*Aim of the exercise*
Reproduce the entries word for word but drop every picture.

-- Exercise materials follows --

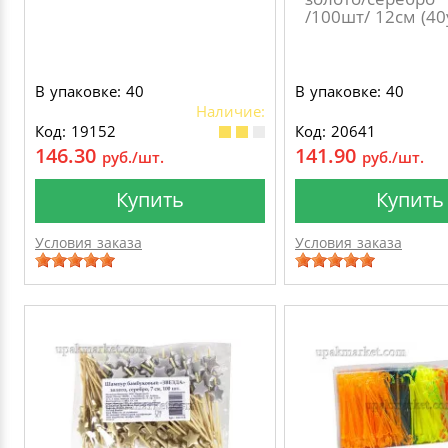
/100шт/ 12см (40
В упаковке: 40
В упаковке: 40
Наличие:
Код: 19152
Код: 20641
146.30
141.90
руб./шт.
руб./шт.
Купить
Купить
Условия заказа
Условия заказа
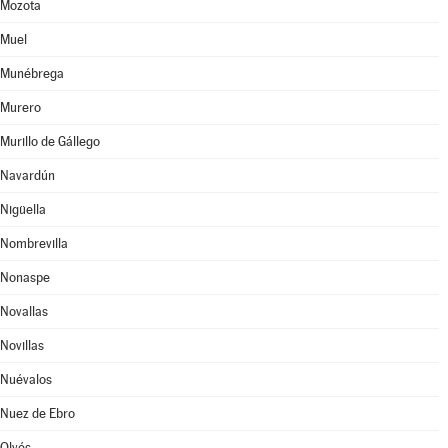
Mozota
Muel
Munébrega
Murero
Murillo de Gállego
Navardún
Nigüella
Nombrevilla
Nonaspe
Novallas
Novillas
Nuévalos
Nuez de Ebro
Olvés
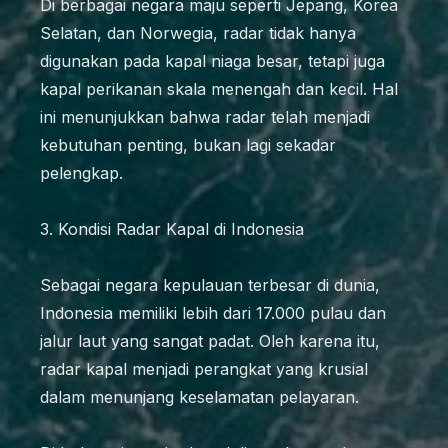
Di berbagai negara maju seperti Jepang, Korea
Selatan, dan Norwegia, radar tidak hanya
digunakan pada kapal niaga besar, tetapi juga
kapal perikanan skala menengah dan kecil. Hal
ini menunjukkan bahwa radar telah menjadi
kebutuhan penting, bukan lagi sekadar
pelengkap.
3. Kondisi Radar Kapal di Indonesia
Sebagai negara kepulauan terbesar di dunia,
Indonesia memiliki lebih dari 17.000 pulau dan
jalur laut yang sangat padat. Oleh karena itu,
radar kapal menjadi perangkat yang krusial
dalam menunjang keselamatan pelayaran.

-- Exercise materials concluded --

*Result of the task*
/100шт/ 12см (40
В упаковке: 40
В упаковке: 40
Наличие:
Код: 19152
Код: 20641
146.30
141.90
руб./шт.
руб./шт.
Купить
Купить
Условия заказа
Условия заказа
Mozota
Muel
Munébrega
Murero
Murillo de Gállego
Navardún
Nigüella
Nombrevilla
Nonaspe
Novallas
Novillas
Nuévalos
Nuez de Ebro
Olvés
Di berbagai negara maju seperti Jepang, Korea
Selatan, dan Norwegia, radar tidak hanya
digunakan pada kapal niaga besar, tetapi juga
kapal perikanan skala menengah dan kecil. Hal
ini menunjukkan bahwa radar telah menjadi
kebutuhan penting, bukan lagi sekadar
pelengkap.
3. Kondisi Radar Kapal di Indonesia
Sebagai negara kepulauan terbesar di dunia,
Indonesia memiliki lebih dari 17.000 pulau dan
jalur laut yang sangat padat. Oleh karena itu,
radar kapal menjadi perangkat yang krusial
dalam menunjang keselamatan pelayaran.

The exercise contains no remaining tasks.